===== EXERCISE INPUTS =====

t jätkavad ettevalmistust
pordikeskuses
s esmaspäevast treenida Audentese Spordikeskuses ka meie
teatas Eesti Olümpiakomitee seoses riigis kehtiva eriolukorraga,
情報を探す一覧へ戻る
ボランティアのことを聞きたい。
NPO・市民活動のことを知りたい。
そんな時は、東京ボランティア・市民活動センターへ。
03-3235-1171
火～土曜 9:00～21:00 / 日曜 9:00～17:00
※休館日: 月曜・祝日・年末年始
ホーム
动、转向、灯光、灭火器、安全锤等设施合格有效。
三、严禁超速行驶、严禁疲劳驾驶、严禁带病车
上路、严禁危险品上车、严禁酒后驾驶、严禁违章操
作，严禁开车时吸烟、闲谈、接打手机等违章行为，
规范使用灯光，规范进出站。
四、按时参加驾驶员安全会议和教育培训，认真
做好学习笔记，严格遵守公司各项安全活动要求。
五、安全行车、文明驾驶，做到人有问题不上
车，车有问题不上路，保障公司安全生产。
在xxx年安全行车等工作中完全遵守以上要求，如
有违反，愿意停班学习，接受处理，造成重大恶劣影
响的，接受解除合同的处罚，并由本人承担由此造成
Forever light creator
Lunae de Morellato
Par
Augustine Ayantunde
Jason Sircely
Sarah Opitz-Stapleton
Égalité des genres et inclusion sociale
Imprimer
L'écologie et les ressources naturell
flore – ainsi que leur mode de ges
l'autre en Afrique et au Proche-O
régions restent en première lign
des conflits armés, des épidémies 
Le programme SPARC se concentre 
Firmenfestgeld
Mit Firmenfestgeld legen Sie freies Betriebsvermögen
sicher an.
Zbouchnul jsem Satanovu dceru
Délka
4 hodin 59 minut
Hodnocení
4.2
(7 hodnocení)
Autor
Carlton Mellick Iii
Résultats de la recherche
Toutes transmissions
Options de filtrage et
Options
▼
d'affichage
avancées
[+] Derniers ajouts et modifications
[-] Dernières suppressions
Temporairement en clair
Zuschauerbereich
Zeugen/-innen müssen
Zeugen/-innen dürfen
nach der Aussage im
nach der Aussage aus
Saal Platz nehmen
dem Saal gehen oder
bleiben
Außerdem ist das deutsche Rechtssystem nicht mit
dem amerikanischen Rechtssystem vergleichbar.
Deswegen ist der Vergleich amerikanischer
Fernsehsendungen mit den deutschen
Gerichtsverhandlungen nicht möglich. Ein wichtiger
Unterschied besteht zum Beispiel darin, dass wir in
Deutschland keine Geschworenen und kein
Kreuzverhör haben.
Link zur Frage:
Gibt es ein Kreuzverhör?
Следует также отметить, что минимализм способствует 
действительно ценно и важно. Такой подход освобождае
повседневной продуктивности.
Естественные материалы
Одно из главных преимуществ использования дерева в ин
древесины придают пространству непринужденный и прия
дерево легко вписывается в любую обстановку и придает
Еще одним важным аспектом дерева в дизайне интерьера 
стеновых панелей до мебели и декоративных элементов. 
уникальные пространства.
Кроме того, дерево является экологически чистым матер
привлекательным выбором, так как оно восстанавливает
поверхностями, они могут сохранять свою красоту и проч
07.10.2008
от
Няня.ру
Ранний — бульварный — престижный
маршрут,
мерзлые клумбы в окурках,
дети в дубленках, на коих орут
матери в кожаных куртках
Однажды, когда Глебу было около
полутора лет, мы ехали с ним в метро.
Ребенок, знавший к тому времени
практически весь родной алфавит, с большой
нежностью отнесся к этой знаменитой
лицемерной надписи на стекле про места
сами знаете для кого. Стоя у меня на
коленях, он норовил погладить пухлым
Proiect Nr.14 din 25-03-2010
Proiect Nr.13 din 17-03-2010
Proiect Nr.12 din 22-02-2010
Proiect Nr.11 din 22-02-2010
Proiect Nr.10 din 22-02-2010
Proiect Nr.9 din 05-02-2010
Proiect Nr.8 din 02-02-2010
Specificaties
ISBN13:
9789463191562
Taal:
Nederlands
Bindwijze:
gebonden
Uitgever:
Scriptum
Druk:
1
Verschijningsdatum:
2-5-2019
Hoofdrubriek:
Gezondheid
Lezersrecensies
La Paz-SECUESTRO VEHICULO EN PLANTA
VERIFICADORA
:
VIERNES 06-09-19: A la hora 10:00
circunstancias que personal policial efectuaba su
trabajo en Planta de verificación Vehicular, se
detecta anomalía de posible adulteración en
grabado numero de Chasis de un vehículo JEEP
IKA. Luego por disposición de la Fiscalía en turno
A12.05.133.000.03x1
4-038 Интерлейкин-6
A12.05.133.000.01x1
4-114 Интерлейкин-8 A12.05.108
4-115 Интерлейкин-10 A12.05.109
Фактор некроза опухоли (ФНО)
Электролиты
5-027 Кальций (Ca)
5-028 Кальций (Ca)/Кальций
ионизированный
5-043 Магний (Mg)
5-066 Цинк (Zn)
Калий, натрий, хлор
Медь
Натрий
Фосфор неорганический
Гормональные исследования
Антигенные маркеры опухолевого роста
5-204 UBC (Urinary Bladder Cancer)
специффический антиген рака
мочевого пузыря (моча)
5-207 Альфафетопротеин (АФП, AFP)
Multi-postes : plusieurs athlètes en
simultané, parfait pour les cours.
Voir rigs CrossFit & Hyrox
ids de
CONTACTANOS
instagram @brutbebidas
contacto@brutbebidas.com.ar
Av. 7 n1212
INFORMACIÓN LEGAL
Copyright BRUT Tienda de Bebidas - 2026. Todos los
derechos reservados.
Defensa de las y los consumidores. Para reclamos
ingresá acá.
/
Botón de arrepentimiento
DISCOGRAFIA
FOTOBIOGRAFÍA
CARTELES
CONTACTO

=====

* [ABOUT THIS EXERCISE] Output every line of the listing word for word.

* [FINISHED EXERCISE]
t jätkavad ettevalmistust
pordikeskuses
s esmaspäevast treenida Audentese Spordikeskuses ka meie
teatas Eesti Olümpiakomitee seoses riigis kehtiva eriolukorraga,
情報を探す一覧へ戻る
ボランティアのことを聞きたい。
NPO・市民活動のことを知りたい。
そんな時は、東京ボランティア・市民活動センターへ。
03-3235-1171
火～土曜 9:00～21:00 / 日曜 9:00～17:00
※休館日: 月曜・祝日・年末年始
ホーム
动、转向、灯光、灭火器、安全锤等设施合格有效。
三、严禁超速行驶、严禁疲劳驾驶、严禁带病车
上路、严禁危险品上车、严禁酒后驾驶、严禁违章操
作，严禁开车时吸烟、闲谈、接打手机等违章行为，
规范使用灯光，规范进出站。
四、按时参加驾驶员安全会议和教育培训，认真
做好学习笔记，严格遵守公司各项安全活动要求。
五、安全行车、文明驾驶，做到人有问题不上
车，车有问题不上路，保障公司安全生产。
在xxx年安全行车等工作中完全遵守以上要求，如
有违反，愿意停班学习，接受处理，造成重大恶劣影
响的，接受解除合同的处罚，并由本人承担由此造成
Forever light creator
Lunae de Morellato
Par
Augustine Ayantunde
Jason Sircely
Sarah Opitz-Stapleton
Égalité des genres et inclusion sociale
Imprimer
L'écologie et les ressources naturell
flore – ainsi que leur mode de ges
l'autre en Afrique et au Proche-O
régions restent en première lign
des conflits armés, des épidémies 
Le programme SPARC se concentre 
Firmenfestgeld
Mit Firmenfestgeld legen Sie freies Betriebsvermögen
sicher an.
Zbouchnul jsem Satanovu dceru
Délka
4 hodin 59 minut
Hodnocení
4.2
(7 hodnocení)
Autor
Carlton Mellick Iii
Résultats de la recherche
Toutes transmissions
Options de filtrage et
Options
▼
d'affichage
avancées
[+] Derniers ajouts et modifications
[-] Dernières suppressions
Temporairement en clair
Zuschauerbereich
Zeugen/-innen müssen
Zeugen/-innen dürfen
nach der Aussage im
nach der Aussage aus
Saal Platz nehmen
dem Saal gehen oder
bleiben
Außerdem ist das deutsche Rechtssystem nicht mit
dem amerikanischen Rechtssystem vergleichbar.
Deswegen ist der Vergleich amerikanischer
Fernsehsendungen mit den deutschen
Gerichtsverhandlungen nicht möglich. Ein wichtiger
Unterschied besteht zum Beispiel darin, dass wir in
Deutschland keine Geschworenen und kein
Kreuzverhör haben.
Link zur Frage:
Gibt es ein Kreuzverhör?
Следует также отметить, что минимализм способствует 
действительно ценно и важно. Такой подход освобождае
повседневной продуктивности.
Естественные материалы
Одно из главных преимуществ использования дерева в ин
древесины придают пространству непринужденный и прия
дерево легко вписывается в любую обстановку и придает
Еще одним важным аспектом дерева в дизайне интерьера 
стеновых панелей до мебели и декоративных элементов. 
уникальные пространства.
Кроме того, дерево является экологически чистым матер
привлекательным выбором, так как оно восстанавливает
поверхностями, они могут сохранять свою красоту и проч
07.10.2008
от
Няня.ру
Ранний — бульварный — престижный
маршрут,
мерзлые клумбы в окурках,
дети в дубленках, на коих орут
матери в кожаных куртках
Однажды, когда Глебу было около
полутора лет, мы ехали с ним в метро.
Ребенок, знавший к тому времени
практически весь родной алфавит, с большой
нежностью отнесся к этой знаменитой
лицемерной надписи на стекле про места
сами знаете для кого. Стоя у меня на
коленях, он норовил погладить пухлым
Proiect Nr.14 din 25-03-2010
Proiect Nr.13 din 17-03-2010
Proiect Nr.12 din 22-02-2010
Proiect Nr.11 din 22-02-2010
Proiect Nr.10 din 22-02-2010
Proiect Nr.9 din 05-02-2010
Proiect Nr.8 din 02-02-2010
Specificaties
ISBN13:
9789463191562
Taal:
Nederlands
Bindwijze:
gebonden
Uitgever:
Scriptum
Druk:
1
Verschijningsdatum:
2-5-2019
Hoofdrubriek:
Gezondheid
Lezersrecensies
La Paz-SECUESTRO VEHICULO EN PLANTA
VERIFICADORA
:
VIERNES 06-09-19: A la hora 10:00
circunstancias que personal policial efectuaba su
trabajo en Planta de verificación Vehicular, se
detecta anomalía de posible adulteración en
grabado numero de Chasis de un vehículo JEEP
IKA. Luego por disposición de la Fiscalía en turno
A12.05.133.000.03x1
4-038 Интерлейкин-6
A12.05.133.000.01x1
4-114 Интерлейкин-8 A12.05.108
4-115 Интерлейкин-10 A12.05.109
Фактор некроза опухоли (ФНО)
Электролиты
5-027 Кальций (Ca)
5-028 Кальций (Ca)/Кальций
ионизированный
5-043 Магний (Mg)
5-066 Цинк (Zn)
Калий, натрий, хлор
Медь
Натрий
Фосфор неорганический
Гормональные исследования
Антигенные маркеры опухолевого роста
5-204 UBC (Urinary Bladder Cancer)
специффический антиген рака
мочевого пузыря (моча)
5-207 Альфафетопротеин (АФП, AFP)
Multi-postes : plusieurs athlètes en
simultané, parfait pour les cours.
Voir rigs CrossFit & Hyrox
ids de
CONTACTANOS
instagram @brutbebidas
contacto@brutbebidas.com.ar
Av. 7 n1212
INFORMACIÓN LEGAL
Copyright BRUT Tienda de Bebidas - 2026. Todos los
derechos reservados.
Defensa de las y los consumidores. Para reclamos
ingresá acá.
/
Botón de arrepentimiento
DISCOGRAFIA
FOTOBIOGRAFÍA
CARTELES
CONTACTO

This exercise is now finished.